Does this make sense?

Also, this is not an irrational belief model.  It's people acting on the local information they have -- particular prices, particular interest rates, and other data -- without anticipating inflation.  Now, of course, people do try to anticipate inflation in real markets -- hence things like inflation premia on loans or COLA in labor contracts -- but such anticipation is never perfect and path dependencies don't allow a robust prediction of relative price changes.  (Relative changes are critical here.  Again, if all price rose in lockstep or instantly, then little would change (but see ** below) -- as a 10% return on investments would remain 10% and a person's salary would rise in step with the prices of good and services she buys.  This would be, IIRC, just like Hume's angel -- the one who, in an effort to aid humanity, doubles everyone's cash supply.)  But as soon as people do start to anticipate inflation more, their real behavior will change too:
 they, in general, will become more present-centered as they will expect savings to not be worth as much (e.g., if I save $1000 today, it might only be worth, say, $900 next year, so why not spend it now?  This is why in really inflation, people start buying up anything at all in hopes of getting something for money they expect to fall ever more in value) and more reckless in their investing.  And this is, in fact, what we do empirically see, no?

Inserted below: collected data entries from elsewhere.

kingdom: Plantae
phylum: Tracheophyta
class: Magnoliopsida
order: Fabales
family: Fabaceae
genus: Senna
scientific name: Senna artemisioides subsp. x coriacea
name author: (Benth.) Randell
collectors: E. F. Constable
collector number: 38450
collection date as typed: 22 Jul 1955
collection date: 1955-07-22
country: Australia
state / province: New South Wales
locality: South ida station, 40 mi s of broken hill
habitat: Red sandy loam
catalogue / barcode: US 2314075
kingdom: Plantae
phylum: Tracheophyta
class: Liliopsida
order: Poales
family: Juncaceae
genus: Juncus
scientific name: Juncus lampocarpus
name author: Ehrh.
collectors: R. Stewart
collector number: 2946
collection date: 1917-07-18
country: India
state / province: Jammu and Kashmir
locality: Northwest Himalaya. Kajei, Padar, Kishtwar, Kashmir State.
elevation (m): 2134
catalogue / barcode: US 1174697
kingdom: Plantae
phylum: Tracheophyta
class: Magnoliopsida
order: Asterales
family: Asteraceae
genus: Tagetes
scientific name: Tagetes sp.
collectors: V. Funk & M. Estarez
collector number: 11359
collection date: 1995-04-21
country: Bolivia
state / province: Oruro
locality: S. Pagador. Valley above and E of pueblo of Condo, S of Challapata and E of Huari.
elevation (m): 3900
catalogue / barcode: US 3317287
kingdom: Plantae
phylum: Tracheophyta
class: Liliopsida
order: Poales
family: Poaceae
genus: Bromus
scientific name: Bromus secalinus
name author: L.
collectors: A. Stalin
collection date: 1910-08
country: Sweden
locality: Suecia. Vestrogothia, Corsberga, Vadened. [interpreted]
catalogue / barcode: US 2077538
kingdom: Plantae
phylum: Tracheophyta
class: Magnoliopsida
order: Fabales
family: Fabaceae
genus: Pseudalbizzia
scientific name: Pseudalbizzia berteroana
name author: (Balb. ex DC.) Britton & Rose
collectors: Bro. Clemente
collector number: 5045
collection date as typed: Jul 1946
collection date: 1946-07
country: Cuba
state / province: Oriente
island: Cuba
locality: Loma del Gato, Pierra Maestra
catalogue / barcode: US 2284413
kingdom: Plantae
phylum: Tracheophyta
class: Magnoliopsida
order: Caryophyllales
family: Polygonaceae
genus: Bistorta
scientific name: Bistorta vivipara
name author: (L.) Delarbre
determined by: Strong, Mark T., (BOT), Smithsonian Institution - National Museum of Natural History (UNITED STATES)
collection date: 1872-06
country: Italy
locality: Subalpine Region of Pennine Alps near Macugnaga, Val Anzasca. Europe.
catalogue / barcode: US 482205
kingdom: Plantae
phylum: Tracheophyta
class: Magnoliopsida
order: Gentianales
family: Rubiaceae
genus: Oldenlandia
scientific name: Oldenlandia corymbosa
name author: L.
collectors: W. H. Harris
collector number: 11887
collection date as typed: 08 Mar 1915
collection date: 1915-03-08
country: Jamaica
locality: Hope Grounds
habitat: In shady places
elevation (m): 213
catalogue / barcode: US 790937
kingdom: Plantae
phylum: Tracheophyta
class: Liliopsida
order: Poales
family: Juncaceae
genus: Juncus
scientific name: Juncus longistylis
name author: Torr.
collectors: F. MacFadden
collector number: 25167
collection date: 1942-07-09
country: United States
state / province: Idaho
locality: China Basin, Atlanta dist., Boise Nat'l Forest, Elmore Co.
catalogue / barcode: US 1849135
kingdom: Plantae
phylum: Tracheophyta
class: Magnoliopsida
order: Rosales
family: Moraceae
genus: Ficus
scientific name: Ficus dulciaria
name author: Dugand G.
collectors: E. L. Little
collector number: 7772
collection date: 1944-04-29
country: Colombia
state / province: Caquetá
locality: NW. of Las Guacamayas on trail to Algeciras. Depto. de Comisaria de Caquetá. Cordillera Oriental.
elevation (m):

*  Inflation used to take place by actually printing up more money or, when metallic monies were prevalent, by meddling with the specie content of coins and enforcing their trading at par.  (All of this requires some form of enforcement -- usually through legal tender laws or other ways of privileging inflated monies.  Else, if people can switch to other monies, they will; there will be a flight to quality as ever more people won't except inflated monies and switch to sounder ones.  This goes against the usual interpretation of Gresham's Law -- where bad money drives out good.  However, Gresham's Law only applies when bad (lower value) money is forced upon people at par with good money.  If no one is forced to accept bad money, they generally won't -- especially once they know it's of lower value.)

** Of course, there might still be "shoe leather" and "menu" costs, so it wouldn't be totally costless.  Shoe leather costs are costs associated with carrying more money to deal with higher prices.  It's based on the notion, people would have to make more trips to the bank or MAC machine to get more money.  (Of course, with electronic fund transfers, this seems quaint, but even these are not costless.)  Menu costs are the costs of changing prices of goods to match the new higher prices.  (Obviously, this too is quaint, though there are still costs associated with changing the web site to reflect changed prices.  Or renegotiating contracts to make sure they reflect ditto.  Unlike shoe leather costs, these costs would also appear for that extremely rare if not extinction bird deflation.)

***  All real world entrepreneurs are imperfect, though some are better than others.  Real world government workers, too, are no better, so they can't improve on entrepreneurial imperfection; they can only add their imperfections to the mix, making things, on average, worse.  (Yes, they might get lucky, but this is no different than a gamble -- and a bad one at that since regulators and such have the same flaws but lack the incentives to correct these.  A regulator who gets it wrong is, in general, not playing with her or his money or resources.  The same regulator, too, tends to lack the information to even get it right were the incentives irrelevant here.)